To respond to the writer of this article, the problem is that if the systems don't focus on their short-term finances (and characterizing it as a financial "gain" is as big a mischaracterization as there can be regarding transit finances), then there will be no long-term system to promote because they will run out of money and shut down.


----------



## Green Maned Lion (May 12, 2010)

Wow, an increase from $1.35 to $1.50. How about an increase of $20 to $29.50? That's the one I'm still trying to get my head around.


----------



## WhoozOn1st (May 14, 2010)

In this follow-up to the piece posted above, L.A. Times columnist David Lazarus recounts his brief transit chat with L.A.'s mayor, goes on to make some suggestions for improvements, and promises to expand on the big picture next week.

L.A.'s public transit system needs these fixes -- and more

"The problem, of course, is that the region's public transit network is pathetically _inconvenient_, especially for those who might have more than one stop to make during the day or who have to get somewhere in a relatively timely fashion.

"For this reason, three-quarters of local residents drive alone in their cars to get around town, according to the Southern California Assn. of Governments. Thirteen percent carpool or drive with others, and a meager 12% use public transit.

"Compare that with New York, where a majority of workers (55%) use public transit every day, according to census figures. That percentage is 37% in Washington, D.C., 31% in San Francisco and Boston, and 27% in Chicago and Philadelphia."


----------



## WhoozOn1st (May 18, 2010)

Part 3 of columnist David Lazarus' L.A. Times transit trilogy:

Fix public transit by tempting _and_ forcing people out of cars

"Longer term, although I believe subways are best for metropolitan areas, L.A. would probably be best served by an elevated rail system — maybe a monorail, maybe something else. Elevated lines and stations are significantly cheaper to build than subways, and it would be relatively easy to begin with existing freeway routes."


----------



## WhoozOn1st (May 25, 2010)

Los Angeles Times columnist David Lazarus has provided an update on the pieces posted above. At Lazarus' suggestion, hundreds of readers e-mailed L.A. Mayor Antonio Villaraigosa, who responded positively. The update is tacked onto a column on a different subject. I thought of doing a copy/paste job, but the update is lengthy enough to risk running afoul of the quote rules here. The main column, however, is about something that I suppose could happen to anybody: Some poor guy cashed a postal money order - at a post office - and received 8 counterfeit $100 bills; apparently he's outta luck.

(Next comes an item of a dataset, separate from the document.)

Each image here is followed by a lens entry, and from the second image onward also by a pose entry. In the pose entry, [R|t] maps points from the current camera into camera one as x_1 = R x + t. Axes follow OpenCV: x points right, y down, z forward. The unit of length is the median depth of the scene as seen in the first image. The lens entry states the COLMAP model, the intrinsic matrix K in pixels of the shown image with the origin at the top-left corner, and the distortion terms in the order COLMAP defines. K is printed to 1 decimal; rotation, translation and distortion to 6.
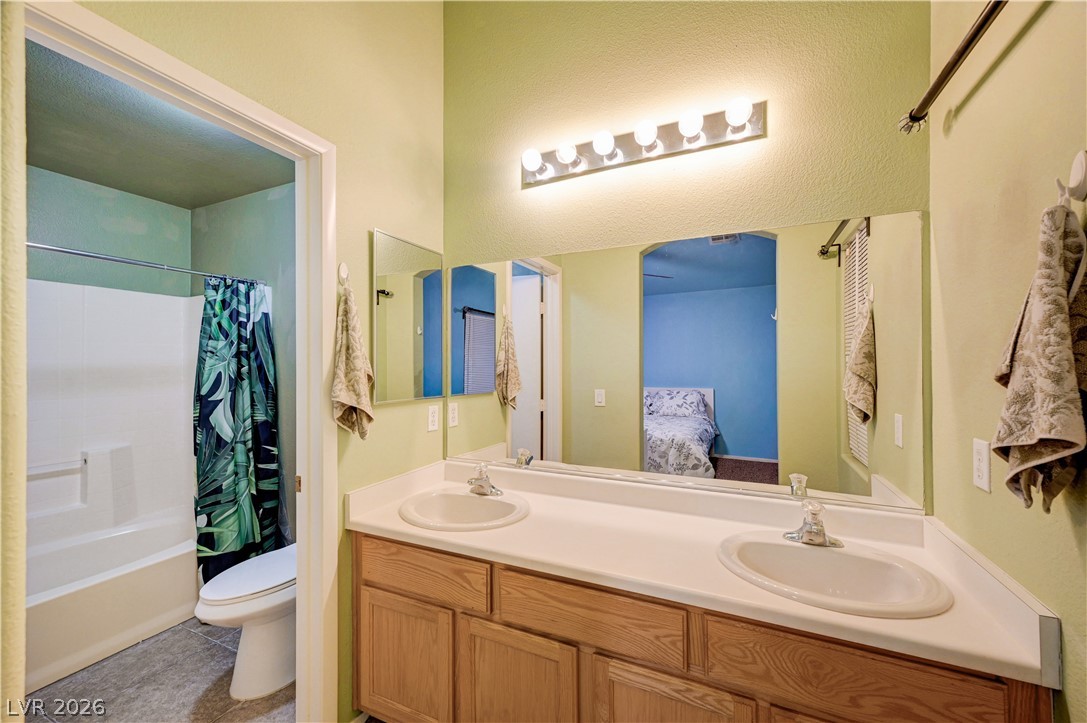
lens RADIAL K [[424.7, 0, 543.5], [0, 424.7, 361.5], [0, 0, 1]] dist [0.007115, 0.000079]
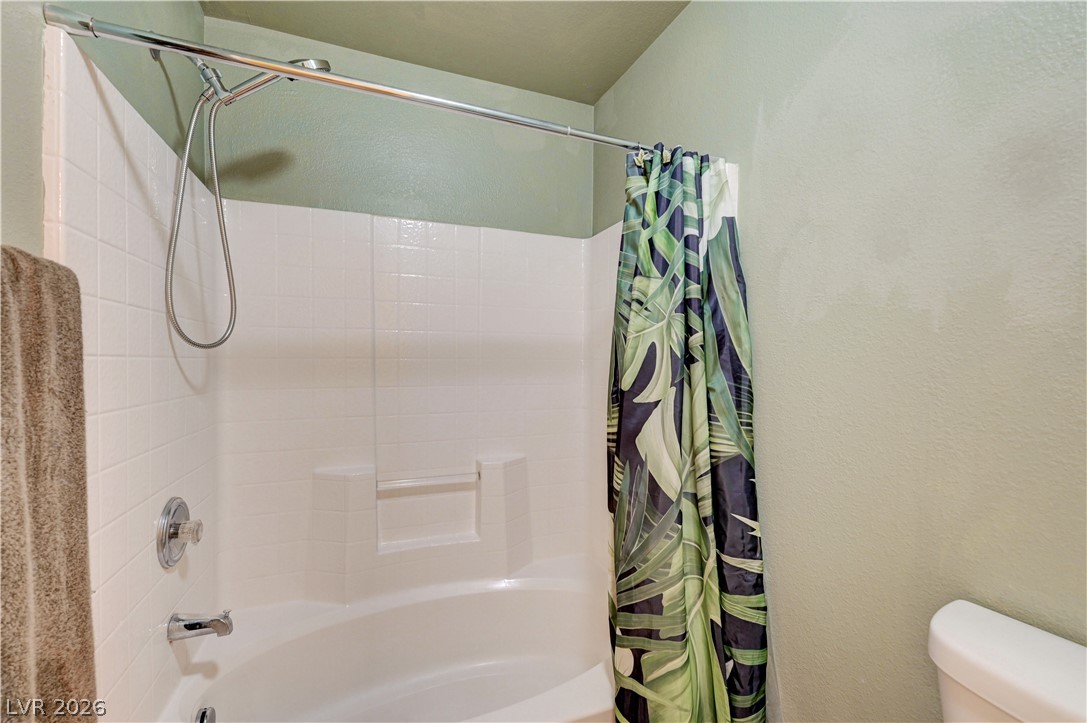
lens RADIAL K [[470.7, 0, 543.5], [0, 470.7, 361.5], [0, 0, 1]] dist [0.000077, 0.000006]
pose [[0.727566, 0.009499, -0.685972, -0.482935], [-0.006953, 0.999955, 0.006473, 0.041410], [0.686003, 0.000060, 0.727599, 0.531346]]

Customer stuck with counterfeit money from the post office

On-topic:

"I asked readers to contact Los Angeles Mayor Antonio Villaraigosa with their thoughts on my recent columns on public transportation. He received hundreds of e-mails expressing frustration with our current transit system and commuters' hopes for improvement.

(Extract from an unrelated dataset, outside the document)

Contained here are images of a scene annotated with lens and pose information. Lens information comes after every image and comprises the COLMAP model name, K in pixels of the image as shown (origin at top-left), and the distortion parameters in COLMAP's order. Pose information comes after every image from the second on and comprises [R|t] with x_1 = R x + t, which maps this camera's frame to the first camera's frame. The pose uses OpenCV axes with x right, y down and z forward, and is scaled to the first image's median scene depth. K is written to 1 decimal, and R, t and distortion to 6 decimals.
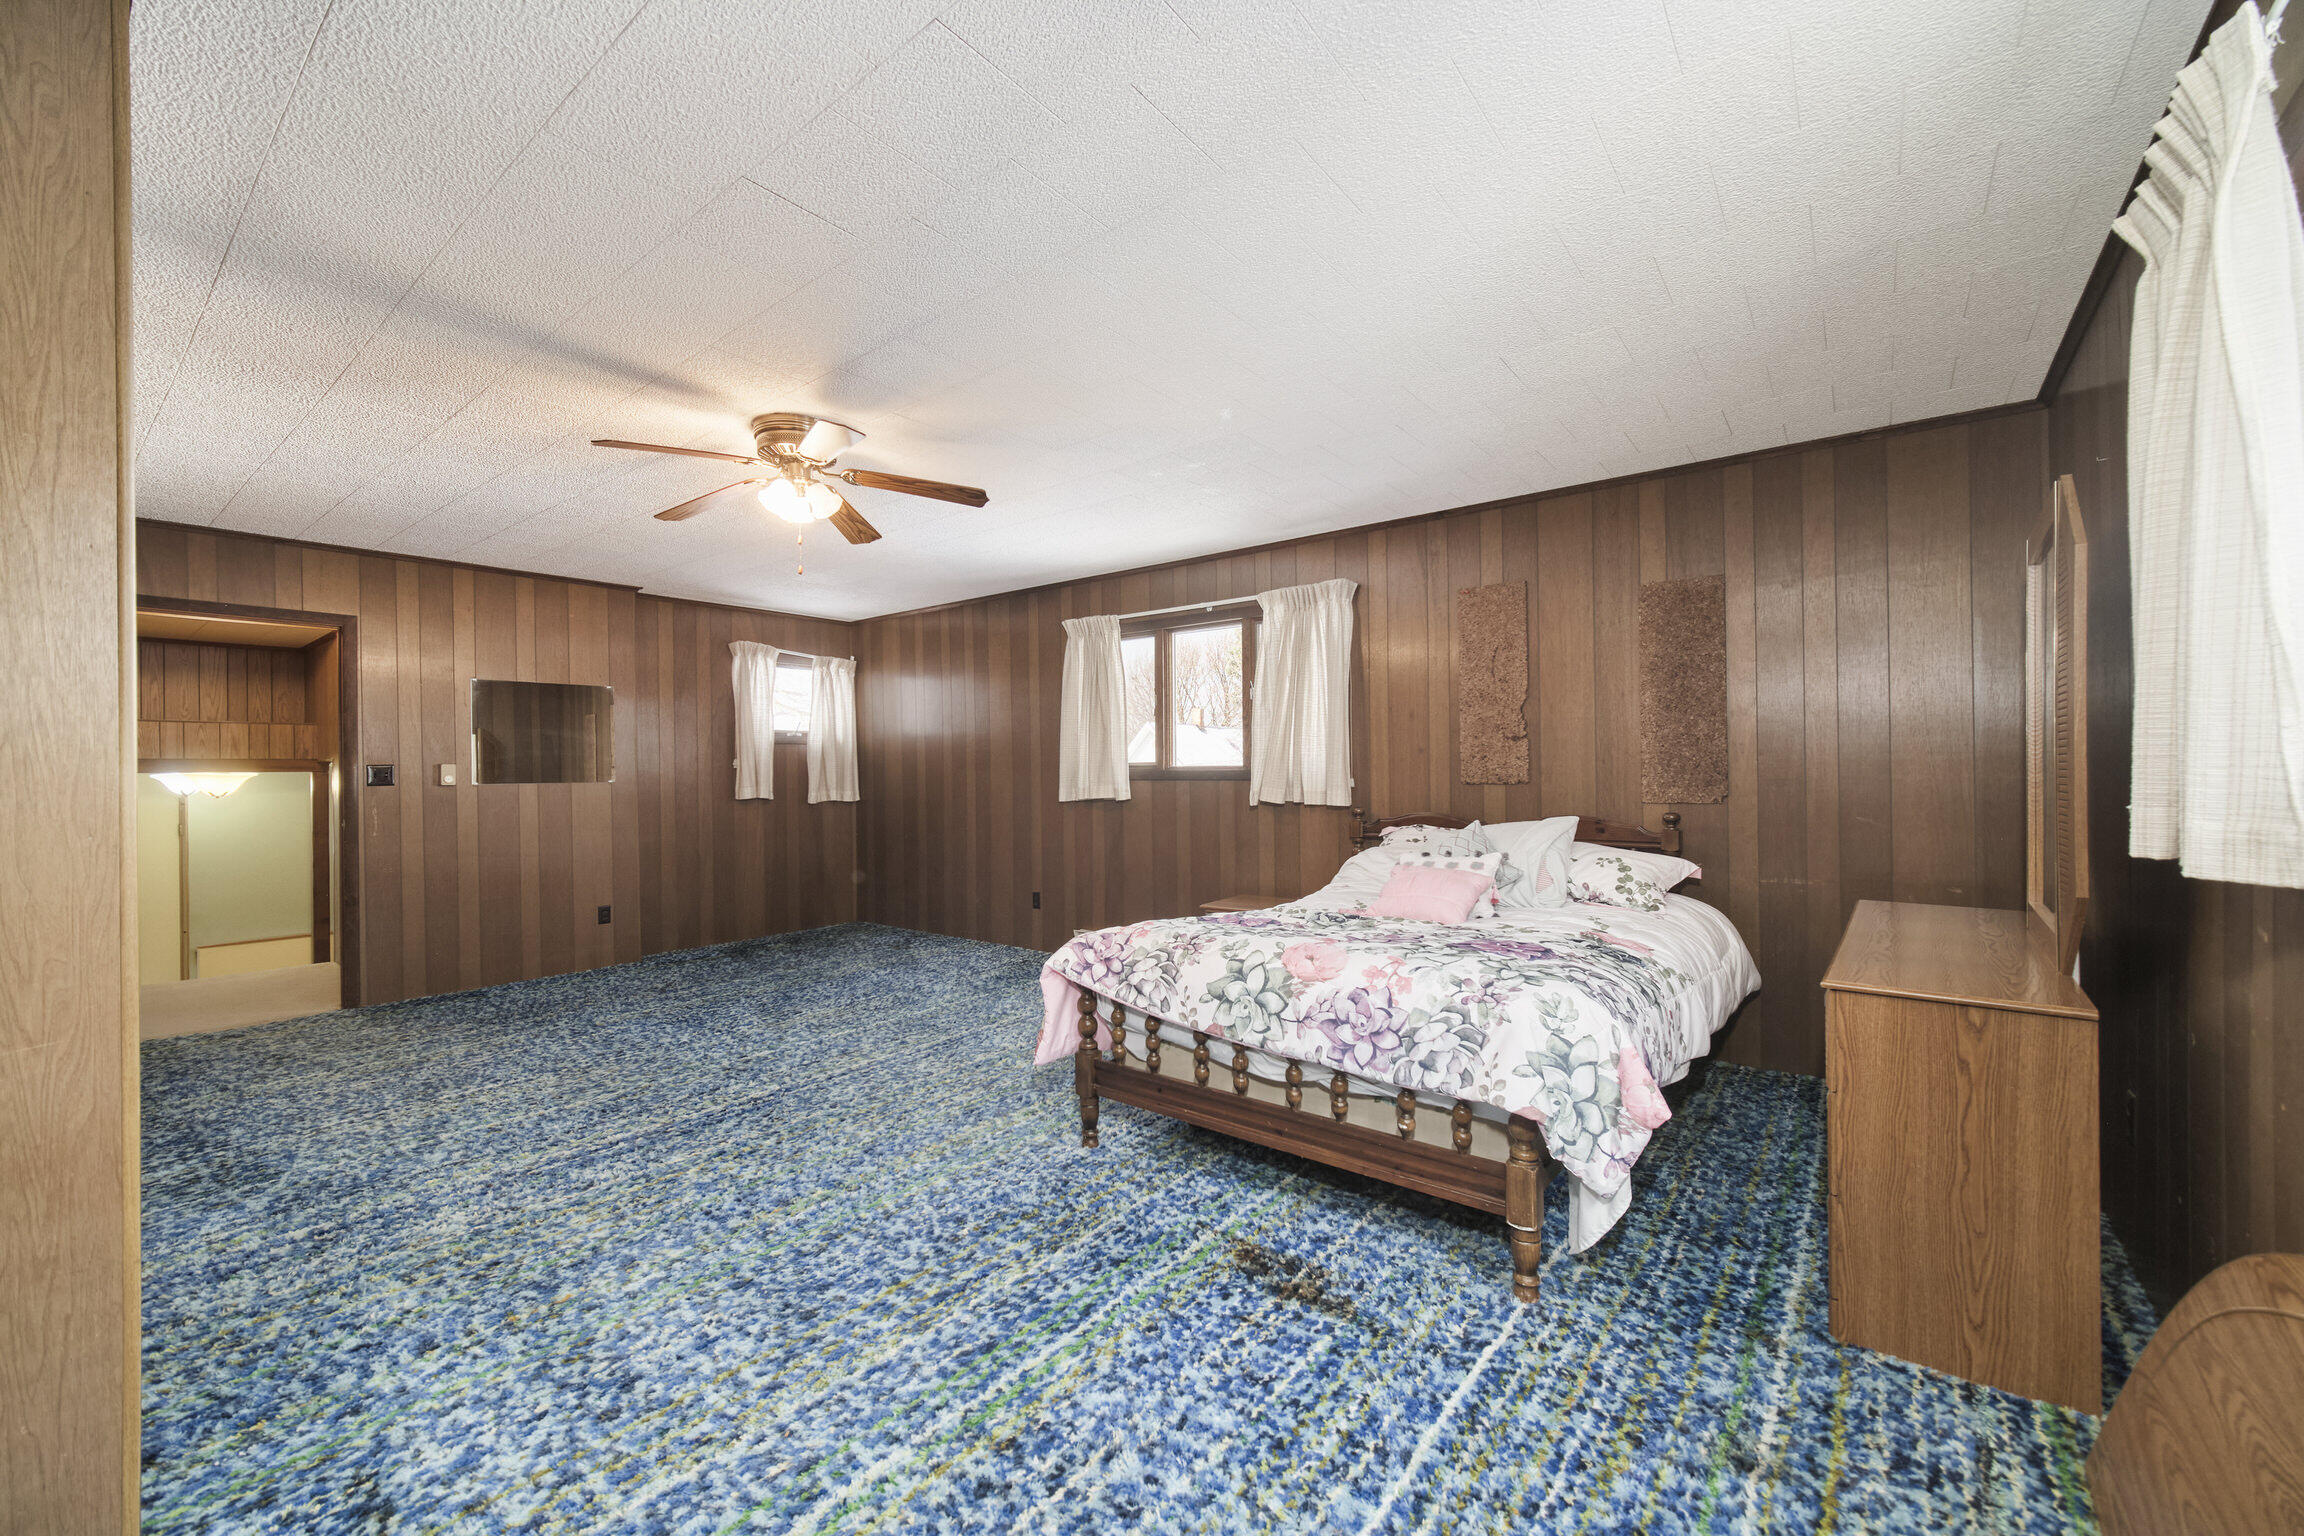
lens RADIAL K [[909.6, 0, 1149.0], [0, 909.6, 769.7], [0, 0, 1]] dist [-0.000934, -0.000083]
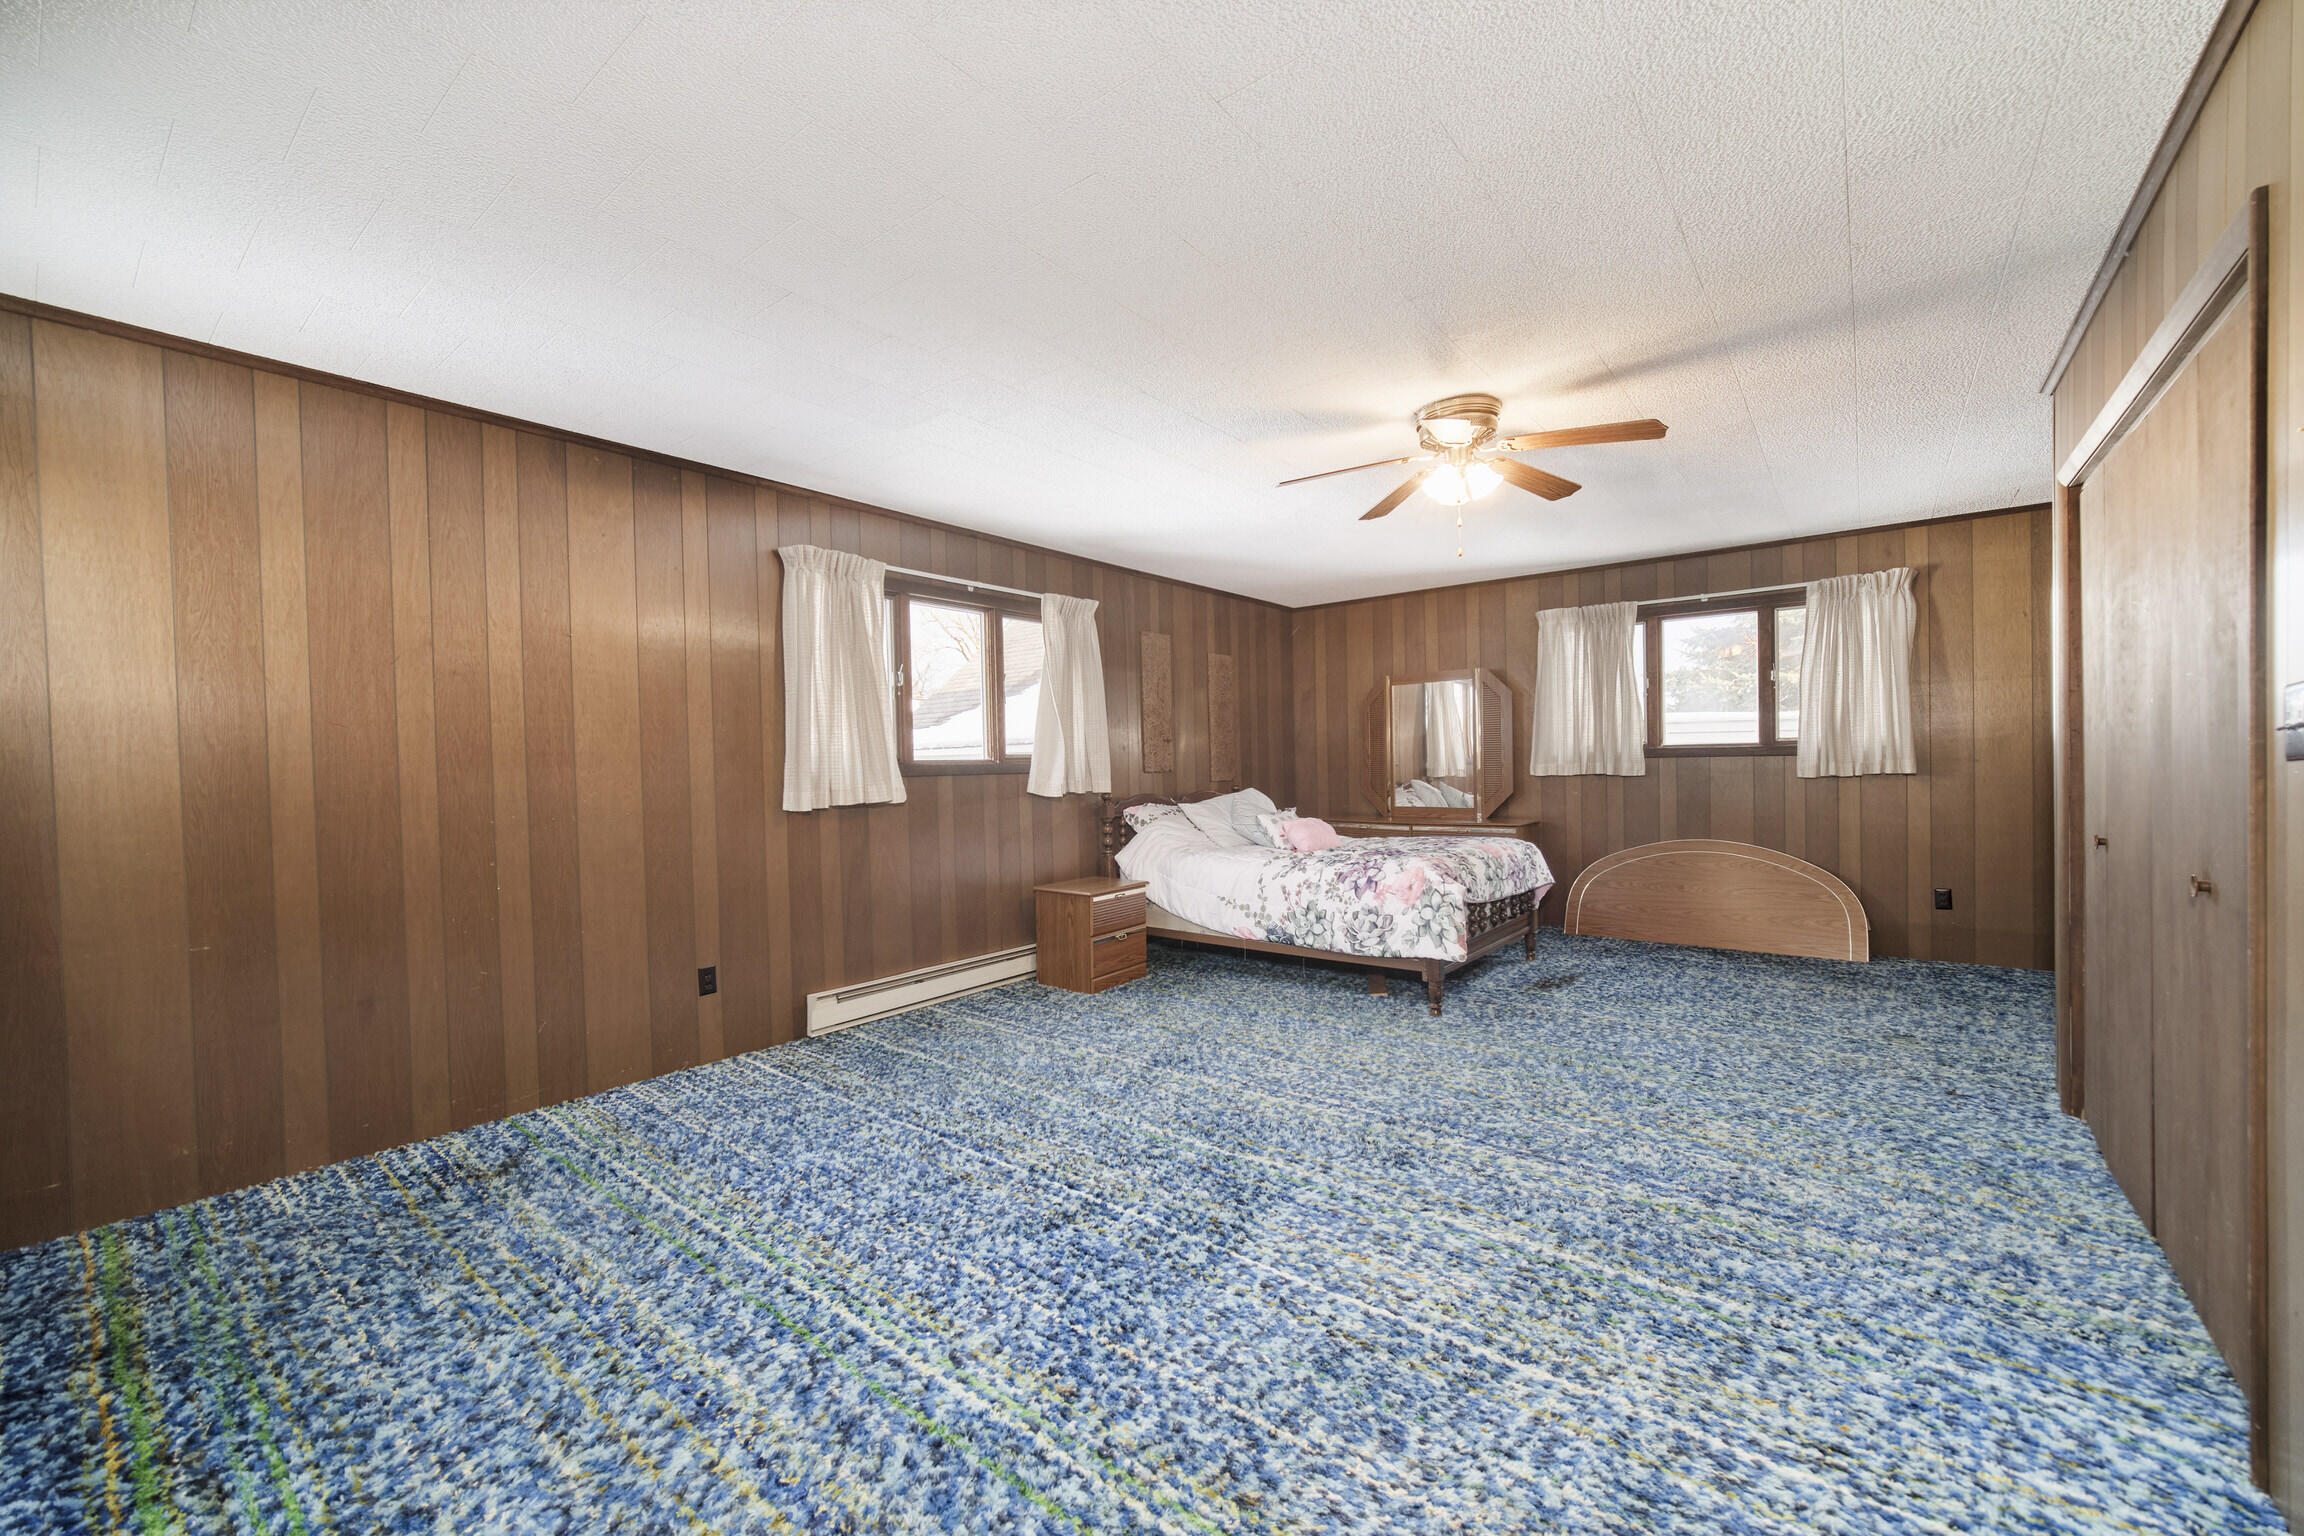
lens RADIAL K [[909.6, 0, 1146.8], [0, 909.6, 774.5], [0, 0, 1]] dist [-0.000934, -0.000083]
pose [[0.004865, -0.001527, 0.999987, -1.205282], [0.019826, 0.999802, 0.001430, 0.018510], [-0.999792, 0.019819, 0.004895, 1.159492]]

"And he wasted no time in responding.

"Villaraigosa submitted a motion to the board of the Metropolitan Transportation Authority last week calling for steps to create daily and weekly EZ Passes good for all transit systems in the county, as well as a better sales network so that commuters can readily find the passes if they want them."

...and more.

_____________________

Off-topic:

"'Unfortunately, counterfeit money is like a hot potato,' said Wayne Williams, deputy special agent in charge of the Secret Service's L.A. office. 'Whoever ends up with it last is the victim.'

"Well, yes, but [L.A. resident David] Lipin got his bogus cash from the U.S. Postal Service, redeeming a Postal Service money order. Shouldn't Uncle Sam bear some responsibility?

"'Not really,' Williams replied. 'The post office operates as a business. It takes in money from customers. Postal workers don't really have special equipment or training to spot counterfeit bills. Unless they're in on it, this isn't their responsibility.'

"So Lipin is hosed?

"'He's hosed.'"


----------



## the_traveler (May 29, 2010)

WhoozOn1st said:


> My local bus outfit, Gold Coast Transit, is raising fares for the second time in a year starting in July; was $1.25, now $1.35, will be $1.50.


I don't know how extensive your system is, but when I was working in Providence in 2002, I believe that RIPTA (Rhode Island Public Transit Authority) had a fare of $1.25. I lived about 45 miles from work in Providence! I would gladly pay $2.50 (round trip) and be on the bus for about 1 hour, than fight rush hour traffic, pay for gas and then pay for parking!

Heck, I'd even pay the $1.50 with no problem!


----------



## WhoozOn1st (Jun 4, 2010)

L.A. Times columnist David Lazarus followed up on his recent pieces about SoCal transit - posted above - by attending a meeting of the "Metro Blue Ribbon Committee," and reports back that inertia prevails.

Transit panel is stuck in neutral

"At the meeting, an MTA staffer asked during a break if any members of the Metro Blue Ribbon Committee needed their parking tickets validated. Only two or three of the 17 members, I learned, actually ride buses and subways with any frequency.

"That's all you need to know about the current state of public transit in the Southland."


----------



## Trogdor (Jun 5, 2010)

WhoozOn1st said:


> L.A. Times columnist David Lazarus followed up on his recent pieces about SoCal transit - posted above - by attending a meeting of the "Metro Blue Ribbon Committee," and reports back that inertia prevails.
> Transit panel is stuck in neutral
> 
> "At the meeting, an MTA staffer asked during a break if any members of the Metro Blue Ribbon Committee needed their parking tickets validated. Only two or three of the 17 members, I learned, actually ride buses and subways with any frequency.
> ...


Actually, a better phrasing of the last quote would be, "that's all you need to know about the current state of public transit in the United States."

Outside of (possibly) New York, are there any transit boards/upper management where their members actually use the system they are supposed to oversee/run?


----------